Based on the interim safety analysis, there were no treatment-related serious adverse events during the trial. The most common adverse events were nasal congestion, cough, teething, vomiting, eczema, stomach pain, diarrhea, gastroenteritis, papules, and fever.

Risdiplam is also being tested in 4 other clinical trials, 2 of which met their primary endpoints. It is a disease-modifying treatment administered orally that works by increasing the amount of functional survival motor neuron (SMN) protein made from the SMN2 gene. Patients with SMA cannot make enough SMN protein due to a mutation in the SMN1 gene, the main gene from which most of the SMN protein is made.

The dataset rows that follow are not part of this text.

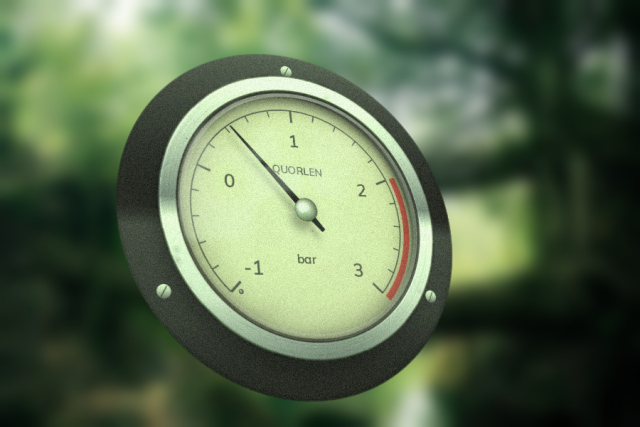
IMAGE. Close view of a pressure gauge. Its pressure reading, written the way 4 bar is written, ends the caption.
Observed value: 0.4 bar
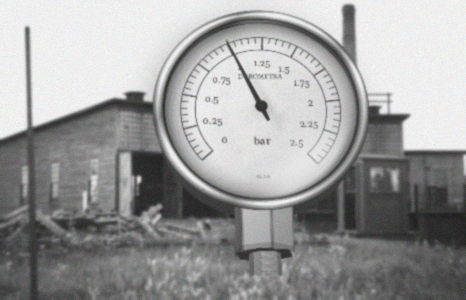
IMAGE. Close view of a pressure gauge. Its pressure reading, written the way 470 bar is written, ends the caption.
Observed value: 1 bar
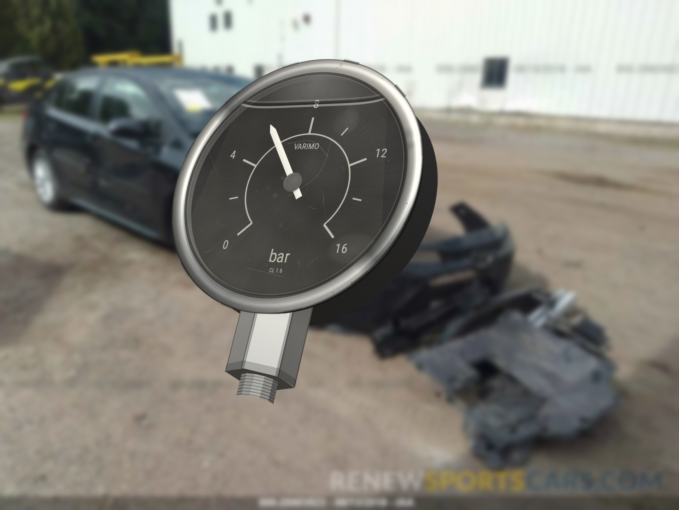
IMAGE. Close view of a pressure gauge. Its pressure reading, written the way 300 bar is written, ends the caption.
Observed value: 6 bar
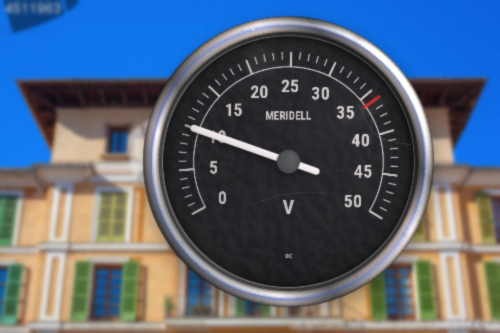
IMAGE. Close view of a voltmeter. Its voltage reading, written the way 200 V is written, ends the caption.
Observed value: 10 V
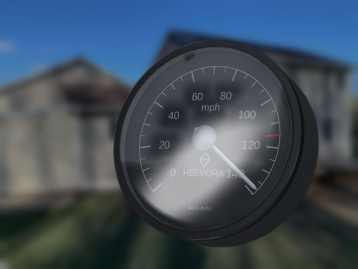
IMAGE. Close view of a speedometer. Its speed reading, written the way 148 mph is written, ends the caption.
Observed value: 137.5 mph
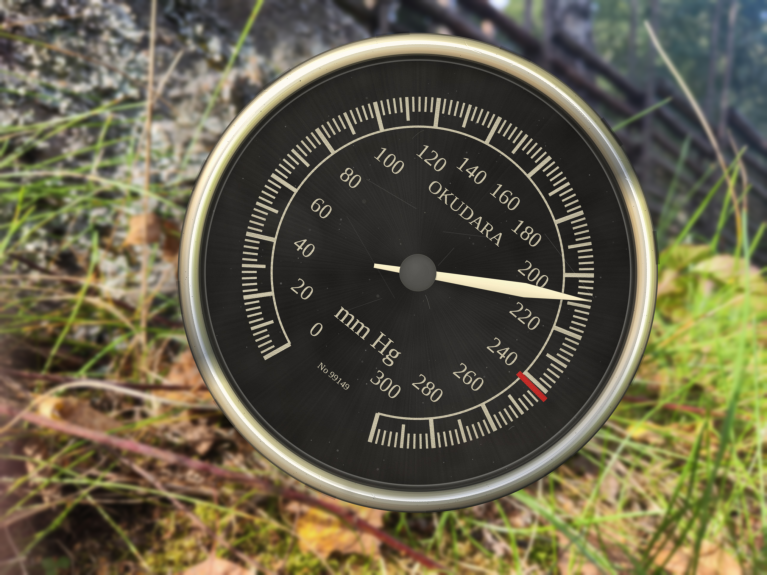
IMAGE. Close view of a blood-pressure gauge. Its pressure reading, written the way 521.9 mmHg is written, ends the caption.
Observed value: 208 mmHg
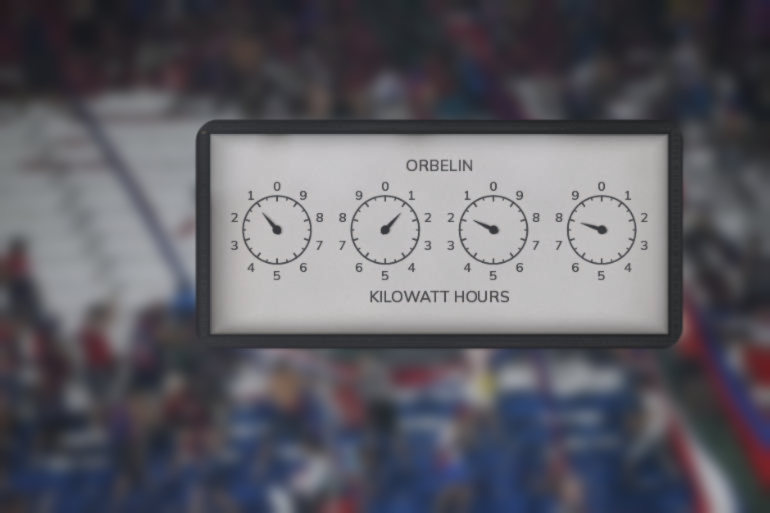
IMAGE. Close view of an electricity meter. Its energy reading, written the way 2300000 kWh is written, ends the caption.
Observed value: 1118 kWh
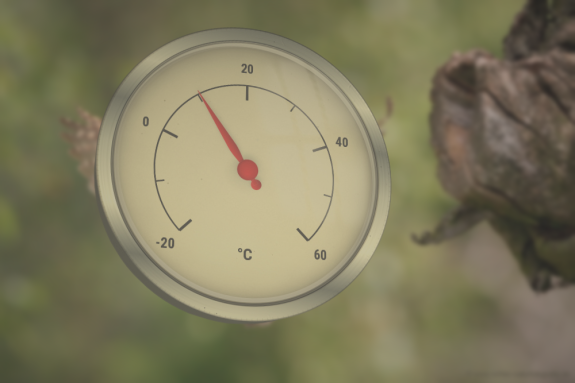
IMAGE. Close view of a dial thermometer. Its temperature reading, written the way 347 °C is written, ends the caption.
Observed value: 10 °C
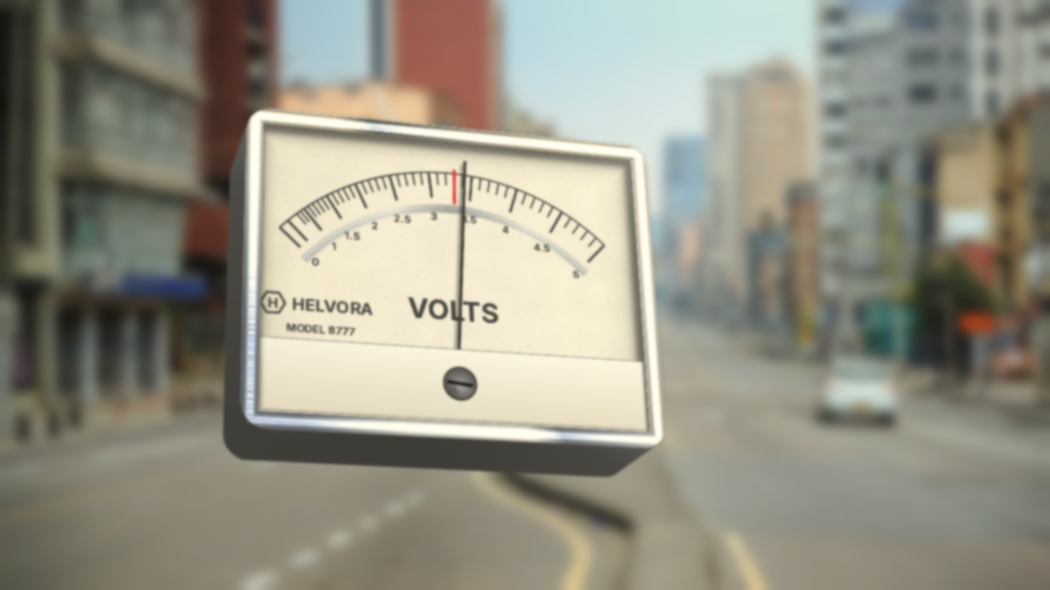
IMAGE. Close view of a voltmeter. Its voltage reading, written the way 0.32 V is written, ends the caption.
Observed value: 3.4 V
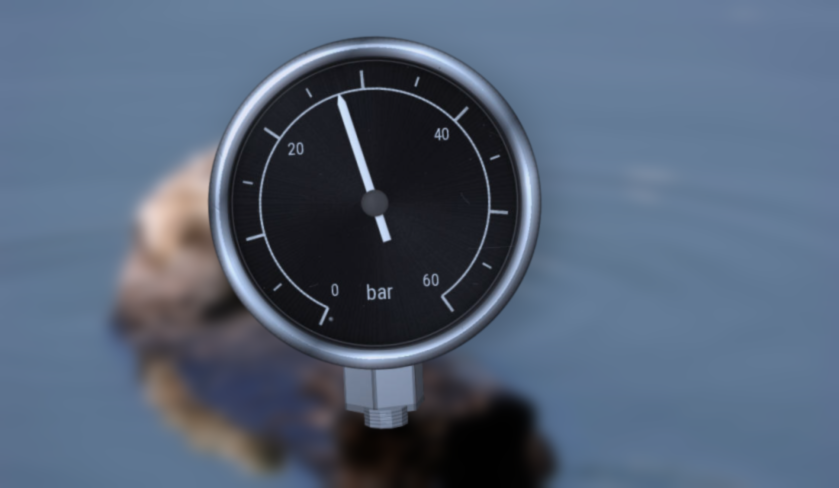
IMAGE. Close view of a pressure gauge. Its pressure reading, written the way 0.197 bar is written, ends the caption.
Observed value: 27.5 bar
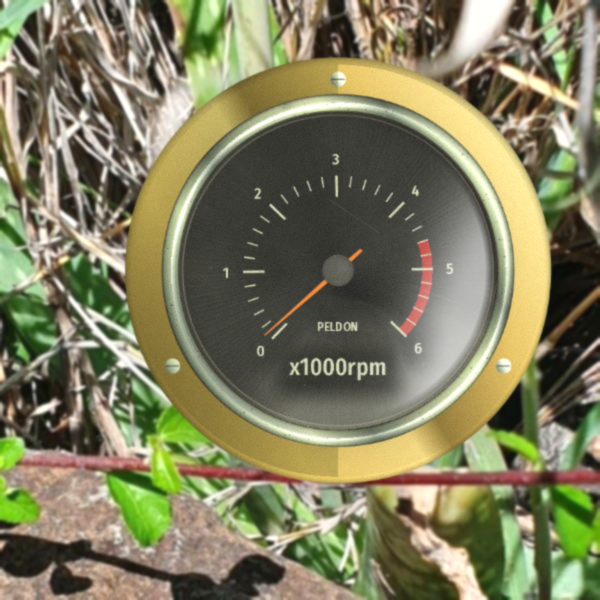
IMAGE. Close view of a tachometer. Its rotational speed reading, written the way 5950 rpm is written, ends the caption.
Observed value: 100 rpm
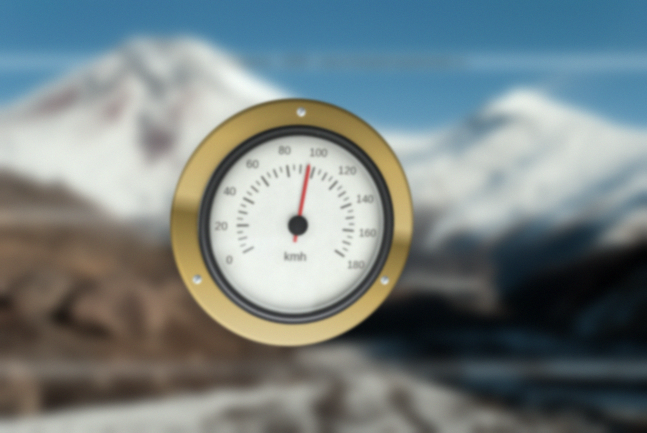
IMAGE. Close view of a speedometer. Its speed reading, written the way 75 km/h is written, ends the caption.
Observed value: 95 km/h
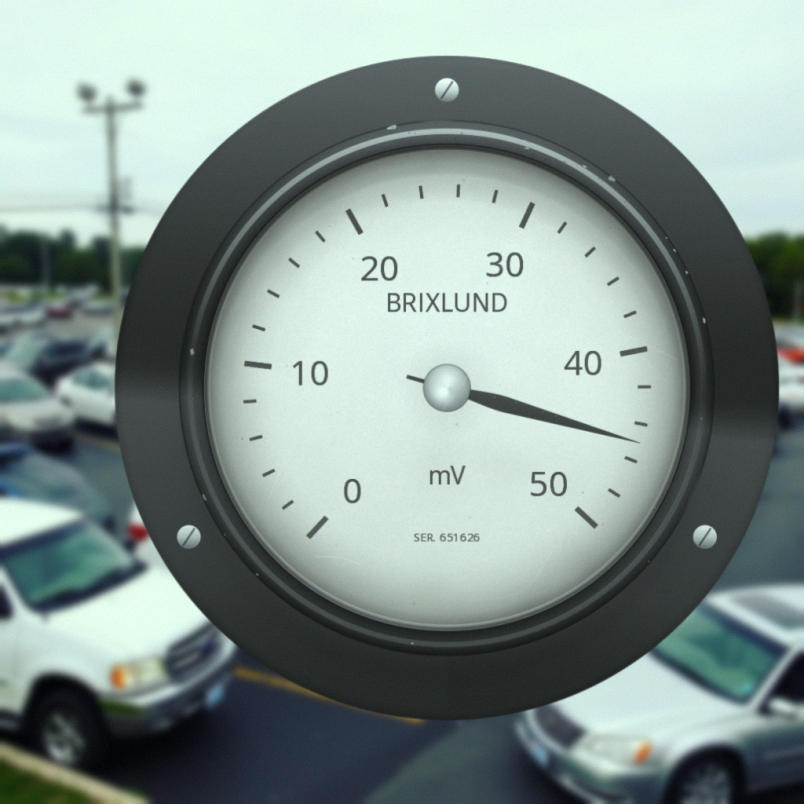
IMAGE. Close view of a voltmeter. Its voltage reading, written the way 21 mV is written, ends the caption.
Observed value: 45 mV
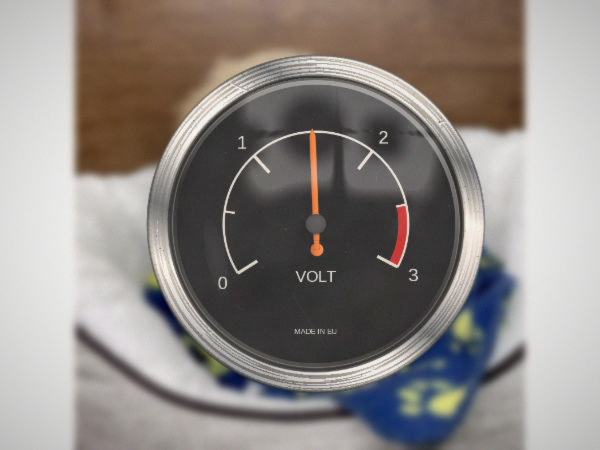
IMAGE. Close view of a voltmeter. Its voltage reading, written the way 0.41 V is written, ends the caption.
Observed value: 1.5 V
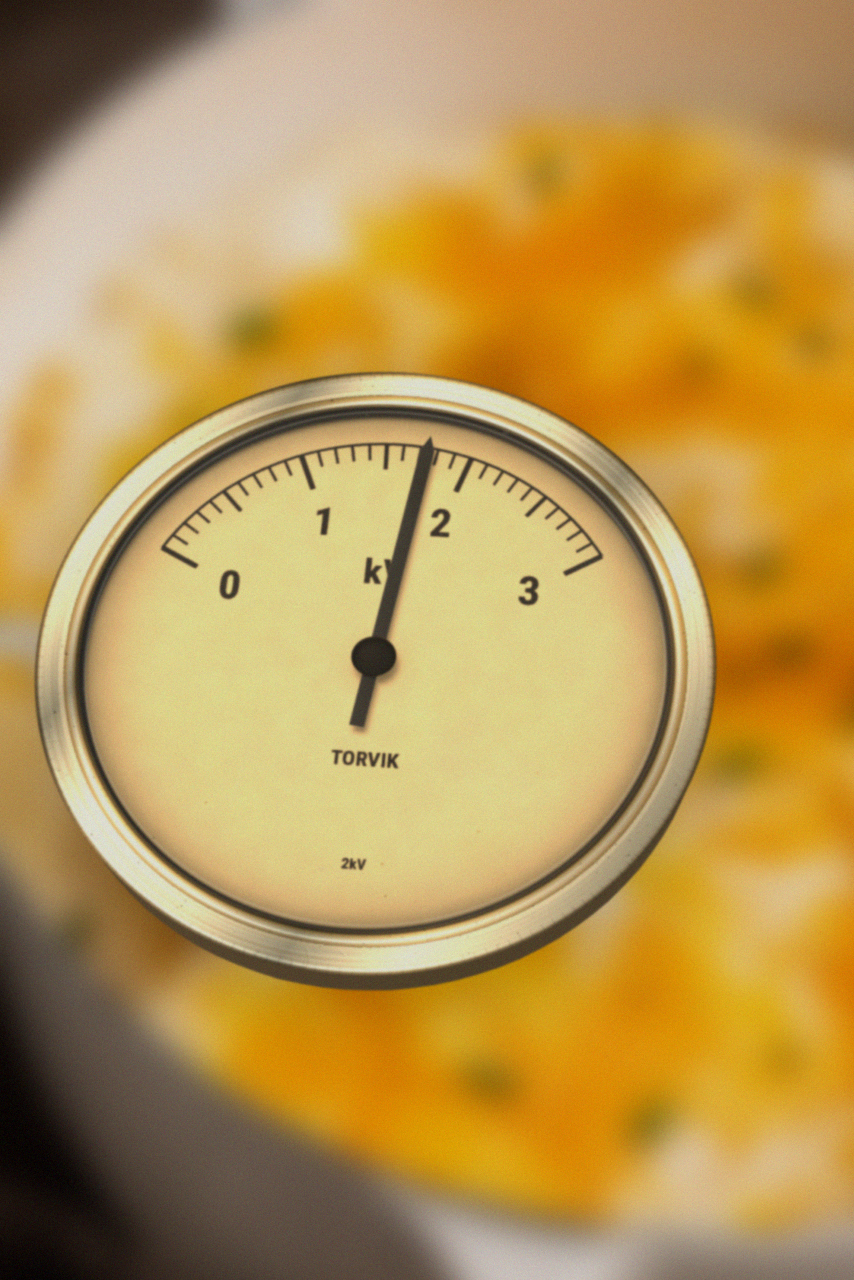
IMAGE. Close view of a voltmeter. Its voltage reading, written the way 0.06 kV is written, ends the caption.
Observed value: 1.75 kV
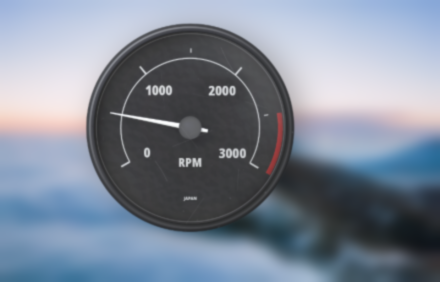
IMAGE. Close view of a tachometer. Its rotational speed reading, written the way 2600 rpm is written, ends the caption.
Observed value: 500 rpm
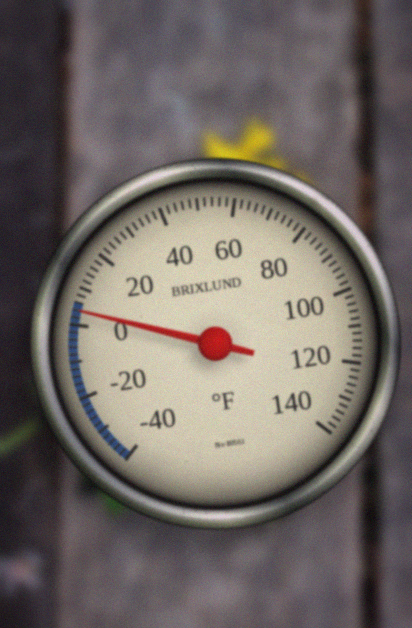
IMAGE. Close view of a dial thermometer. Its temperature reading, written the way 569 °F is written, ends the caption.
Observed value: 4 °F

The FDA already approved risdiplam to treat SMA patients aged 2 months and older. Dr. Garraway stated, “Extending treatment access for the youngest members of the SMA community is crucial and we look forward to working with the FDA on this application.”

References

Genentech’s Evrysdi (risdiplam) granted FDA priority review for treatment of pre-symptomatic babies under 2 months of age with spinal muscular atrophy (SMA). News release. Genentech; January 24, 2022.

A study of risdiplam in infants with genetically diagnosed and presymptomatic spinal muscular atrophy (Rainbowfish). ClinicalTrials.gov. December 19, 2018. Updated January 27, 2022. Accessed February 1, 2022.